NYC Health + Hospitals, which operates the massive medical center, said the evacuation was necessary as Con Edison had to shut down the backup generator in order to fully restore power to Woodhull.
Staff at Woodhull Hospital met with city officials to coordinate an orderly evacuation of the facility as necessary repairs were estimated to take several days. As part of the coordinated effort, some 120 patients were transferred to other NYC Health + Hospitals facilities around the city via ambulances, ambulettes, FDNY vehicles and NYC Emergency Management vehicles.
A hospital spox said 50 of the patients who were transferred during the evacuation are set to return to Woodhull Hospital on Tuesday, Oct 10.

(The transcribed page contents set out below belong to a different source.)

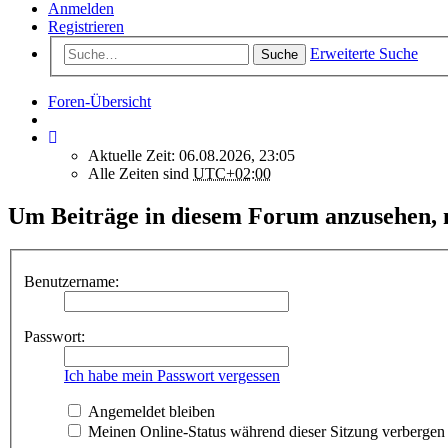
Anmelden
Registrieren
Erweiterte Suche
Suche
Foren-Übersicht
Aktuelle Zeit: 06.08.2026, 23:05
Alle Zeiten sind
UTC+02:00
Um Beiträge in diesem Forum anzusehen, m
Benutzername:
Passwort:
Ich habe mein Passwort vergessen
Angemeldet bleiben
Meinen Online-Status während dieser Sitzung verbergen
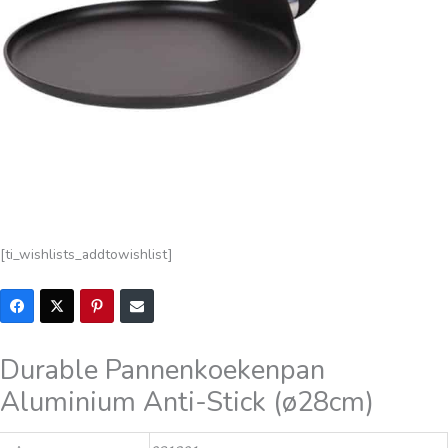
[ti_wishlists_addtowishlist]
Durable Pannenkoekenpan
Aluminium Anti-Stick (ø28cm)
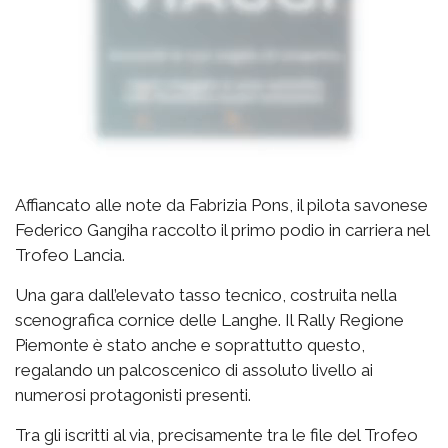
Affiancato alle note da Fabrizia Pons, il pilota savonese
Federico Gangiha raccolto il primo podio in carriera nel
Trofeo Lancia.
Una gara dall’elevato tasso tecnico, costruita nella
scenografica cornice delle Langhe. Il Rally Regione
Piemonte è stato anche e soprattutto questo,
regalando un palcoscenico di assoluto livello ai
numerosi protagonisti presenti.
Tra gli iscritti al via, precisamente tra le file del Trofeo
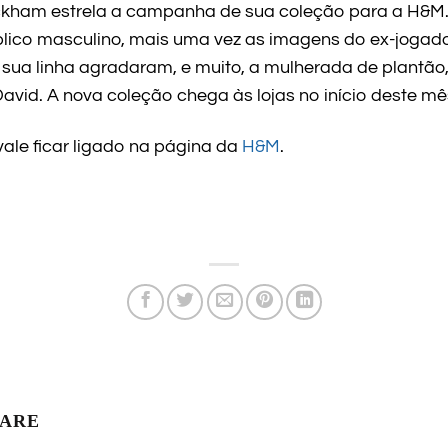
kham estrela a campanha de sua coleção para a H&M.
blico masculino, mais uma vez as imagens do ex-jogad
sua linha agradaram, e muito, a mulherada de plantão
avid. A nova coleção chega às lojas no início deste mê
ale ficar ligado na página da
H&M
.
LARE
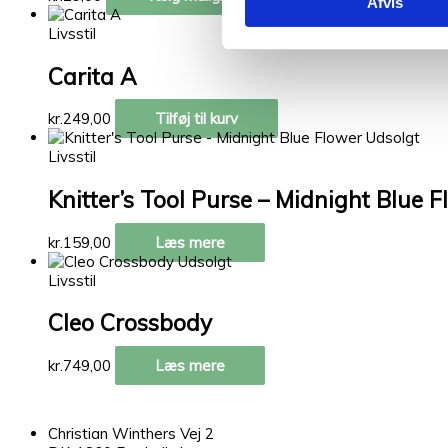
Afvis
Livsstil
Carita A
kr.
249,00
Tilføj til kurv
Udsolgt
Livsstil
Knitter’s Tool Purse – Midnight Blue 
kr.
159,00
Læs mere
Udsolgt
Livsstil
Cleo Crossbody
kr.
749,00
Læs mere
Christian Winthers Vej 2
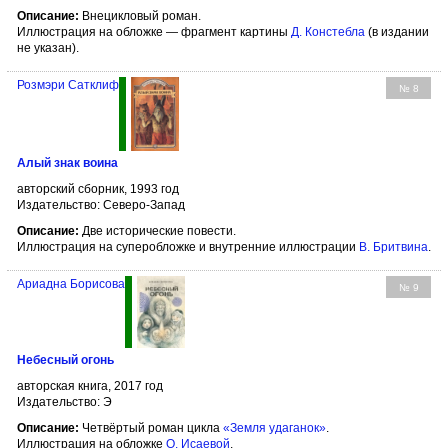
Описание:
Внецикловый роман.
Иллюстрация на обложке — фрагмент картины
Д. Констебла
(в издании
не указан).
Розмэри Сатклиф
№ 8
Алый знак воина
авторский сборник, 1993 год
Издательство: Северо-Запад
Описание:
Две исторические повести.
Иллюстрация на суперобложке и внутренние иллюстрации
В. Бритвина
.
Ариадна Борисова
№ 9
Небесный огонь
авторская книга, 2017 год
Издательство: Э
Описание:
Четвёртый роман цикла
«Земля удаганок»
.
Иллюстрация на обложке
О. Исаевой
.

Mayor Eric Adams thanked the public servants who came together to ensure the transfer of patients was “orderly, coordinated, and safe.”
“With the necessary electrical repairs complete and essential services restored, NYC Health + Hospitals/Woodhull is ready to begin welcoming patients again,” said Adams.
Likewise, NYC Health + Hospitals/Woodhull CEO Gregory Calliste extended his thanks to everyone who answered the call to support the hospital “during this extraordinarily challenging week, culminating in the necessity to evacuate our patients.”
“Together, we stood united, prioritizing the safety and well-being of our patients above all else. Your contributions have left an indelible mark on our hospital’s history,” Calliste said.